### EXERCISE INSTRUCTIONS
How many lines in the records contain the string "name"? Match case exactly, and reply with the number only.
── DATA SECTION
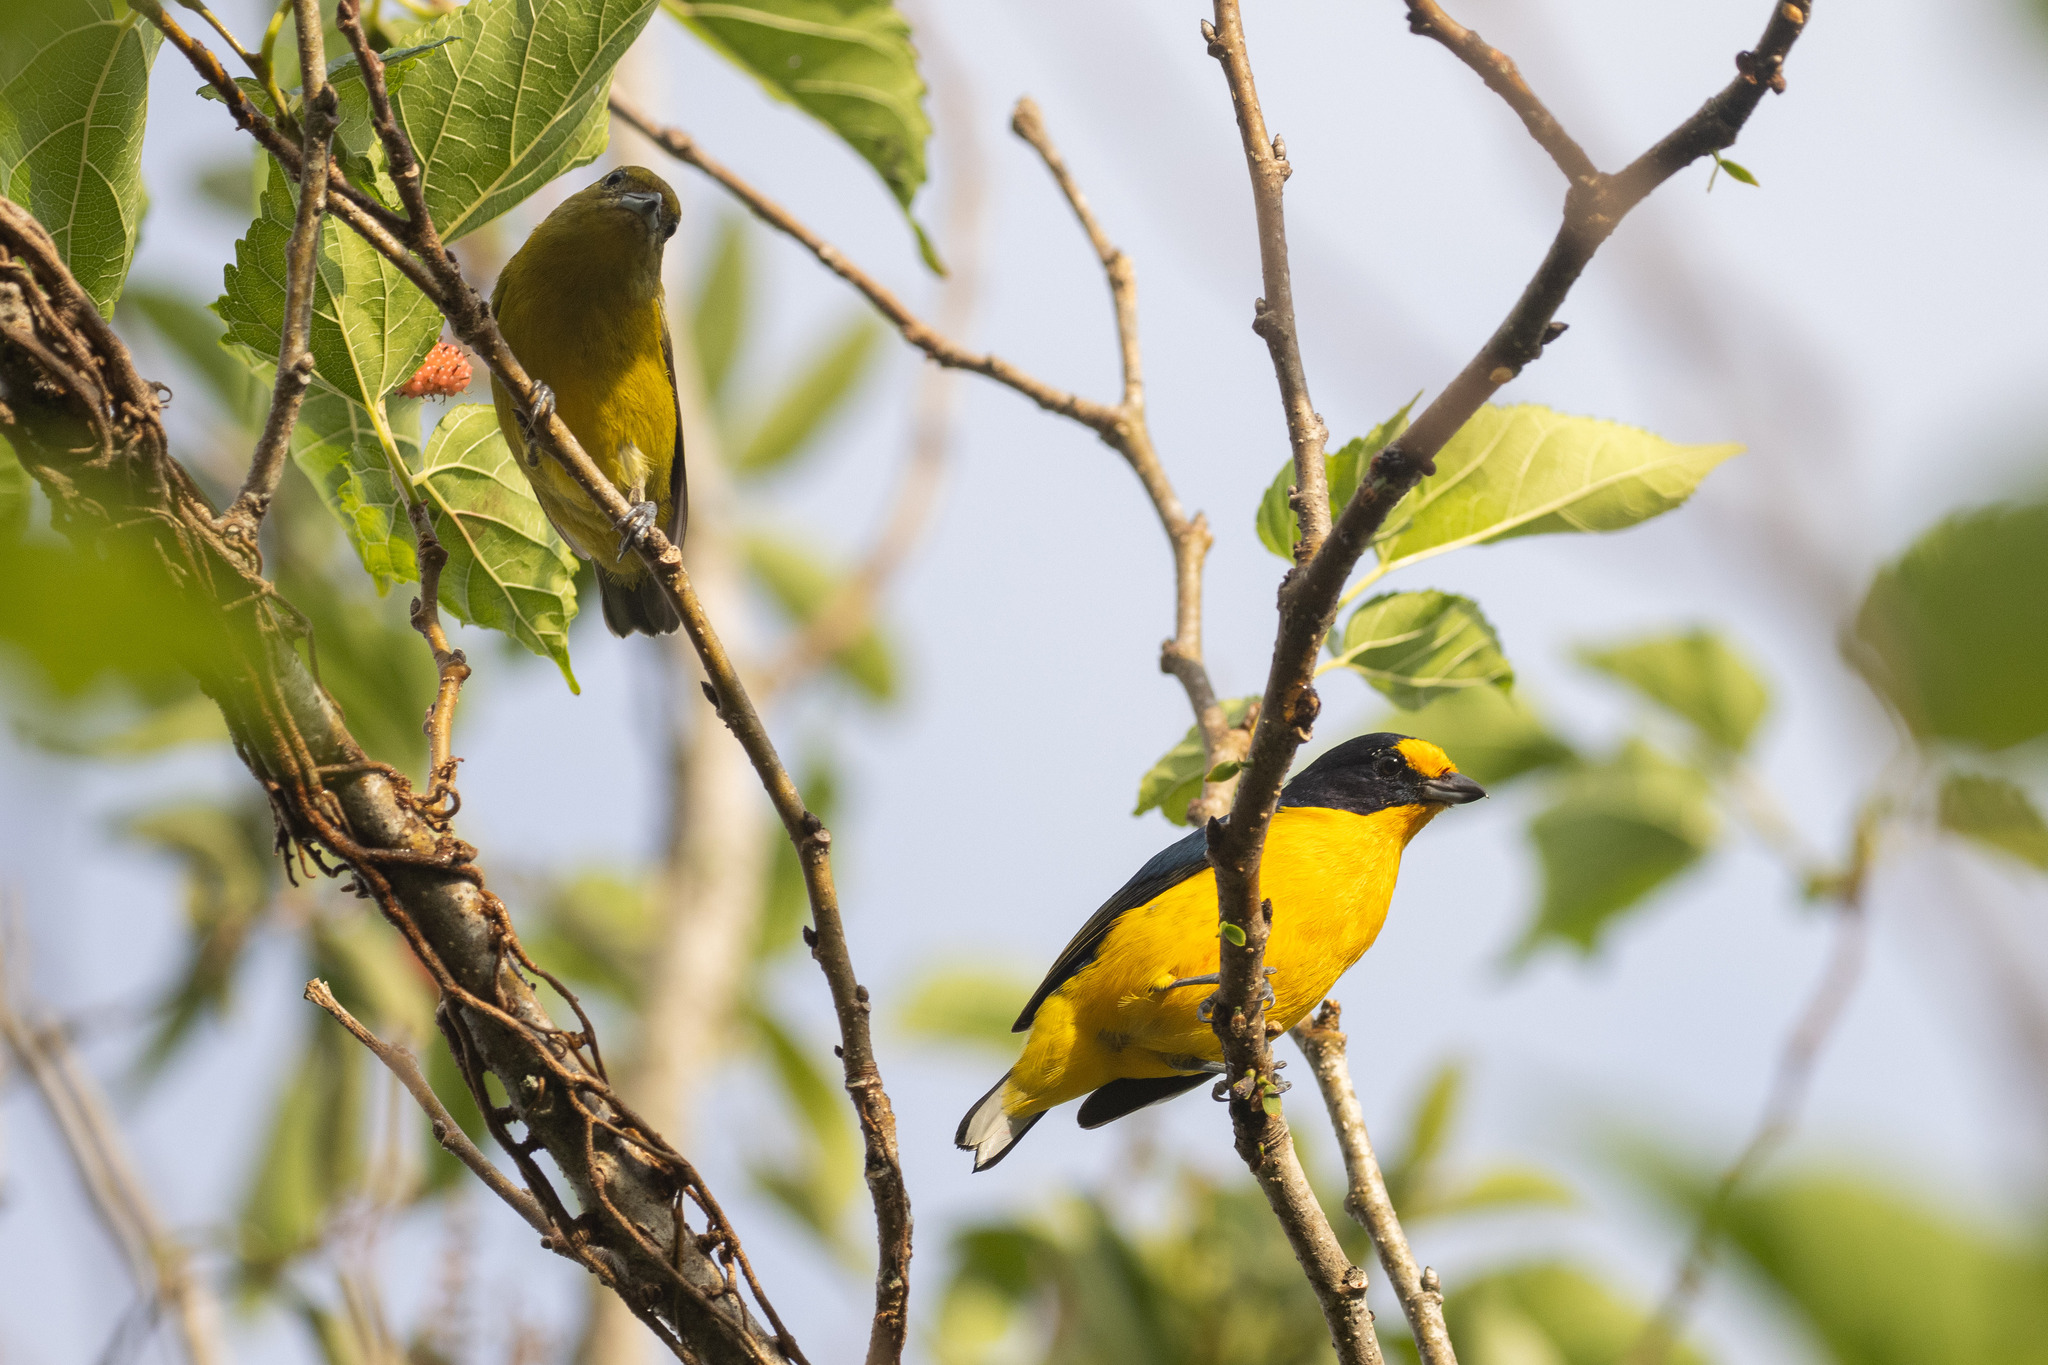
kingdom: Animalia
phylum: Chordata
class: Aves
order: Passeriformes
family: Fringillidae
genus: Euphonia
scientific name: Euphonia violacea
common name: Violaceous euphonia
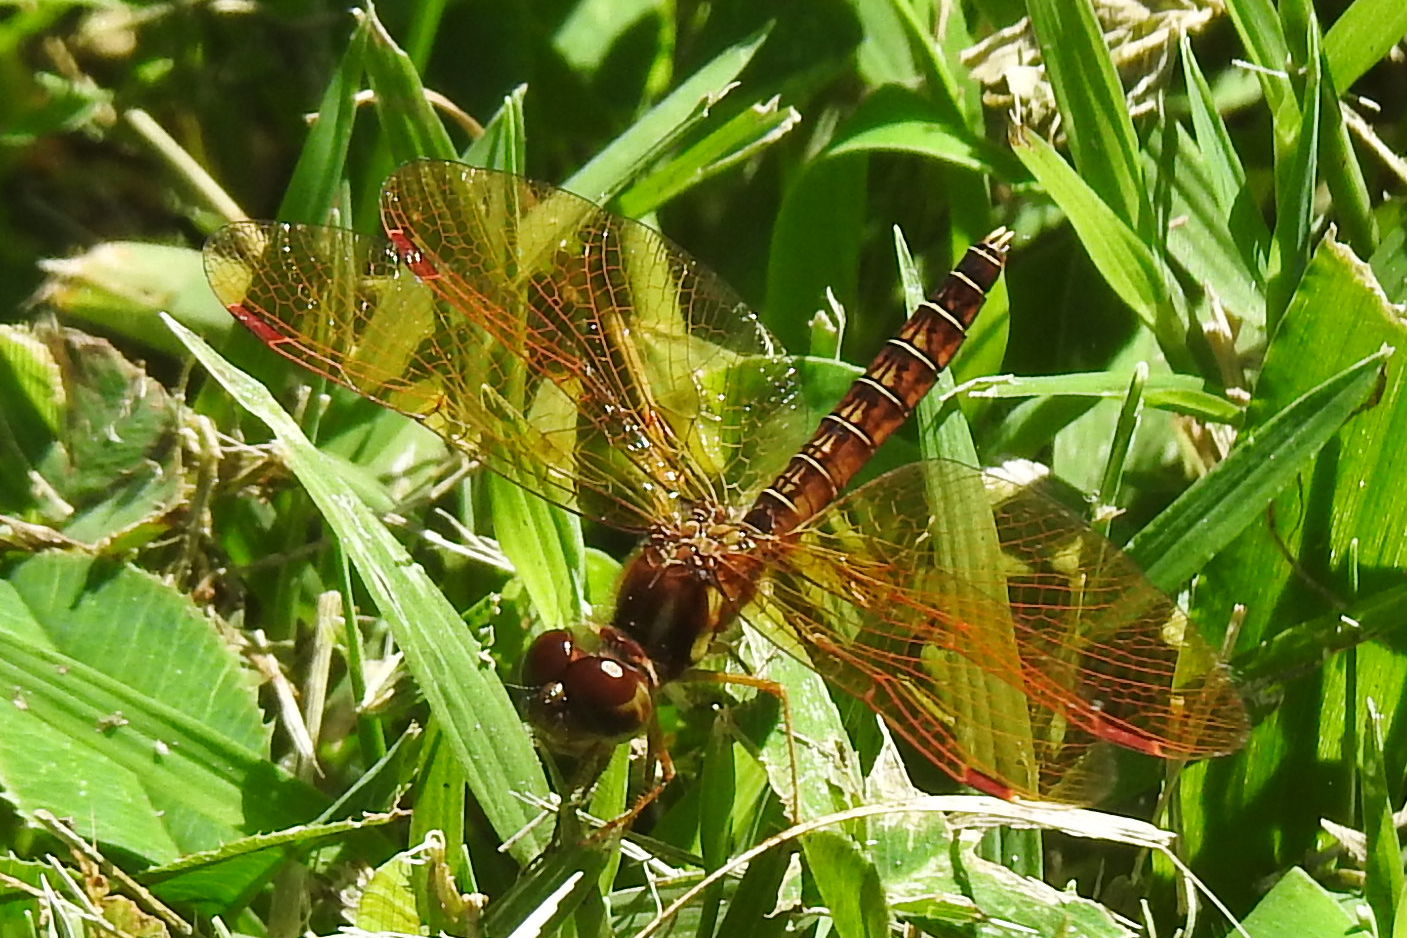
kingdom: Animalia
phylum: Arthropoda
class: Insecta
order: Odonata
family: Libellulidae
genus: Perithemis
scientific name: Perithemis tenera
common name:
────
### SOLUTION FOR THIS EXERCISE
4